You know there are those days that just seem crappy from beginning to end? I'm in the middle of one right now.

First off, I've been exhausted all day--even after getting a very solid 8 hours of sleep the night before. I actually laid down in my bed this afternoon (a working-from-home perk I am ever so grateful for) and tried to take a nap but the sleep just wouldn't come. Instead, I lay there fretting about the work I *could* be doing during this short respite. So up I got, and back to the computer to try and achieve some level of productivity. It was a failed attempt.

Secondly, I found out that I came in "runner up" for a Big Idea award that would have netted me a whopping $10,000 for the business. Now I just get $500, which barely covers the cost of entering the contest. Sigh. I had already planned on how to spend the money, and now it's like they've ripped a giant check from my hot little fingers--all while laughing mercilessly.

Third, once again our internet is on the fritz and I was cut off TWICE with no notice, causing me to lose precious work-in-progress and preventing me from doing any Big Idea stuff for a good hour. And, dear reader, I desperately need all the hours I can get--190 to be precise (just to make up for the $9,500 so ceremoniously revoked from my mental bank account).

Fourth, I'm feeling stressed and Mr. Music is just making it worse. As far as I can tell, he's perfect in every "boyfriend" way--except that I'm not feeling the boyfriend spark. In fact, the more he acts like a boyfriend, the more I want to run away and never come back. I can't deal with the "good morning email", the "good afternoon, how is your day going? email" and the "anything happen in the last 10 minutes? evening phone call". IT'S JUST TOO MUCH. And of course, because I am a stupid, stupid girl, I have gotten myself committed to a weekend away with Mr. Music during the first part of November. Normally, a mini-getaway would be be a lovely thing to concentrate on, but NOT THIS TIME.

Fifth, I just found out that a bunch of the information I completed for a Big Idea client just disappeared off their database, meaning I had to spend more than an hour going back and re-inputting the data. Curses! All I really want to do is crawl under my blankets with a book and call it a day. But no, there are 190 hours of extra work to find, because I WILL GET THAT $9,500 IF IT'S THE LAST THING I DO.

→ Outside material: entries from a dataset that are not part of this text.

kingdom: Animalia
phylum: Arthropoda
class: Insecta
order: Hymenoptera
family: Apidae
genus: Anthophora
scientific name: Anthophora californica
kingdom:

Sixth, my car is still at the mechanics, getting the last touches of one THOUSAND dollars worth of repairs. At last count, I have $47 in my checking account, so it's anyone's guess how I will pay that bill, let alone the visa bill that comes due in two weeks. Gosh, I wish I had a nice check for $10,000 in the mail. Wouldn't that be nice? The car will supposedly be ready for pick-up sometime tomorrow, which would be fine except that I find myself with no way to get myself to the mechanics in any sort of reasonable time, especially since I have work commitments in the morning, a conference call around noon, no transportation in the afternoon, and a softball game in the evening.

And WHY IS IT SO GODDAMNED HOT? It's the middle of October and I'm SWEATING over the computer. And I have hours of work left to do. And I haven't even STARTED on the massive China project that is due at the end of October and who knows when I'll have time to get it completed and oh my goodness they are never going to have me back and I will miss my one chance to see China in all its glory!

Thank you, hormones, for this lovely day.